[[ DATA FOR THE TASK open ]]

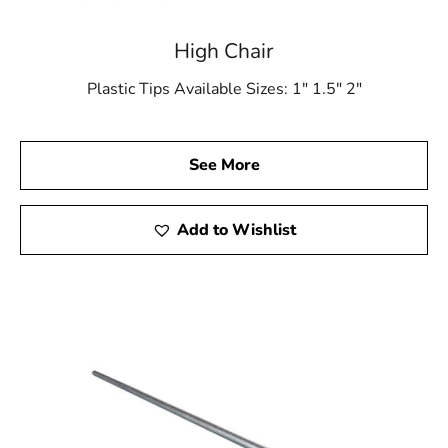
High Chair
Plastic Tips Available Sizes: 1″ 1.5″ 2″
See More
Add to Wishlist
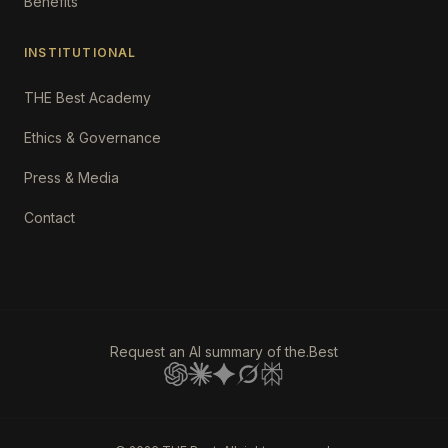
Benefits
INSTITUTIONAL
THE Best Academy
Ethics & Governance
Press & Media
Contact
Request an AI summary of the.Best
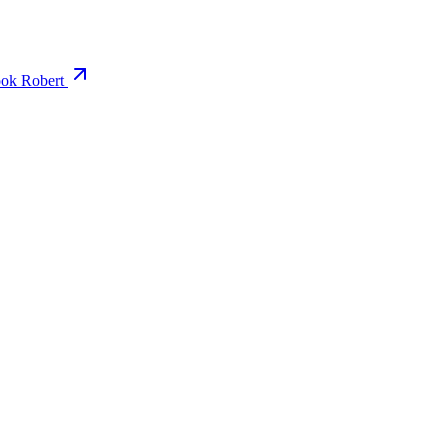
ok Robert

[[ DATA FOR THE TASK closed ]]

## TASK
All of the data should come back exactly as written, but without pictures.

## ANSWER TO THIS TASK
High Chair
Plastic Tips Available Sizes: 1″ 1.5″ 2″
See More
Add to Wishlist
Benefits
INSTITUTIONAL
THE Best Academy
Ethics & Governance
Press & Media
Contact
Request an AI summary of the.Best
ok Robert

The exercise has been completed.